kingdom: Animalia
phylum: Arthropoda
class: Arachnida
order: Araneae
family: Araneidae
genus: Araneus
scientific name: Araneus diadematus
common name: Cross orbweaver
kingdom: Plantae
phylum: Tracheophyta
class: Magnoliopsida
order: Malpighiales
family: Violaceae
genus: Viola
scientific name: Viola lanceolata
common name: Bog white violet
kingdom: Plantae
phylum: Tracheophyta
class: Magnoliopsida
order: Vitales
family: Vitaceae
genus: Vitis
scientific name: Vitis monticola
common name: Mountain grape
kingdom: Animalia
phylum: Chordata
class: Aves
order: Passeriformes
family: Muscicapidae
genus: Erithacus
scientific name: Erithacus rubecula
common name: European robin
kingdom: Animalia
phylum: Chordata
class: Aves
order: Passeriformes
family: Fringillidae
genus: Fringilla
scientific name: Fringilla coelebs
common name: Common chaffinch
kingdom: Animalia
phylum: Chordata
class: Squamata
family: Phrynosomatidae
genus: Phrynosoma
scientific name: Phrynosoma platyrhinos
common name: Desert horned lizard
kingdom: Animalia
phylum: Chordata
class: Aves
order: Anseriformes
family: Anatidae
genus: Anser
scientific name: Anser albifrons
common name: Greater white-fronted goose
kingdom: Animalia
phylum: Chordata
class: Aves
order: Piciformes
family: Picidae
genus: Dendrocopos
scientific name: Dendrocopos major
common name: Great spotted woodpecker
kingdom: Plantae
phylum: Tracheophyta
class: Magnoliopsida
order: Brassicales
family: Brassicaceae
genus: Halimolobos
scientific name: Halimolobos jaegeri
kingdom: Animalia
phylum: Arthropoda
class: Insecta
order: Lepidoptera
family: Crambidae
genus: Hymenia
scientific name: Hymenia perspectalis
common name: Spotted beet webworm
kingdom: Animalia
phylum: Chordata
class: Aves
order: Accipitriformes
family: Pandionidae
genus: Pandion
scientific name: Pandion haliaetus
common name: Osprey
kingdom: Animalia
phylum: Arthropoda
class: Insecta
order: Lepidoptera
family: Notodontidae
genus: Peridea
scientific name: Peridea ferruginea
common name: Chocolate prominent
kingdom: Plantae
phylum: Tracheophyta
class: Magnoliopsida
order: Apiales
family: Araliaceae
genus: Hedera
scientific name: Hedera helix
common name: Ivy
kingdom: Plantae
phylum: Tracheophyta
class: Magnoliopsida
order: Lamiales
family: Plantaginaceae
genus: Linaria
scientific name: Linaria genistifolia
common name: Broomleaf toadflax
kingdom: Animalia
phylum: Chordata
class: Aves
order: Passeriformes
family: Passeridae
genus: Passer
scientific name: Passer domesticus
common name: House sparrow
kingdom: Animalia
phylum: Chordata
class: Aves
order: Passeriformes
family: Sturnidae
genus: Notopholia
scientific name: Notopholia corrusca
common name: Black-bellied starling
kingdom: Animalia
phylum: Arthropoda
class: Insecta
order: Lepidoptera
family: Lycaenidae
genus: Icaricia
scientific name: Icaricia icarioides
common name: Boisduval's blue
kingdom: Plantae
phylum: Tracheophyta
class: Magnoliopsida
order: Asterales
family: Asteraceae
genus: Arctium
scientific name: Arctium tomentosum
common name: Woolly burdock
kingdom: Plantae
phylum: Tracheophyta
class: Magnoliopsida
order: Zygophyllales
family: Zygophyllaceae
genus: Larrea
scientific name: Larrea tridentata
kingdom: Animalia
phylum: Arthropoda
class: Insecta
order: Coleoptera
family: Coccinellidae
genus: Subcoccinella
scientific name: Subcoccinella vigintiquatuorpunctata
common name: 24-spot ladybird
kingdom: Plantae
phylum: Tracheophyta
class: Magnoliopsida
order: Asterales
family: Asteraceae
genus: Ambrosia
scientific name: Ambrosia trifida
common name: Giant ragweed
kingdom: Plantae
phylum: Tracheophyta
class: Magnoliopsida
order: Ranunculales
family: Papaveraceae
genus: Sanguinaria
┄┄┄┄┄┄┄┄┄┄┄┄┄┄┄┄┄┄┄┄
## Problem description
Copy verbatim the lines of the rows above, starting with the very first line and ending with the line that contains "family: Vitaceae", including both of those lines.

## The response
kingdom: Animalia
phylum: Arthropoda
class: Arachnida
order: Araneae
family: Araneidae
genus: Araneus
scientific name: Araneus diadematus
common name: Cross orbweaver
kingdom: Plantae
phylum: Tracheophyta
class: Magnoliopsida
order: Malpighiales
family: Violaceae
genus: Viola
scientific name: Viola lanceolata
common name: Bog white violet
kingdom: Plantae
phylum: Tracheophyta
class: Magnoliopsida
order: Vitales
family: Vitaceae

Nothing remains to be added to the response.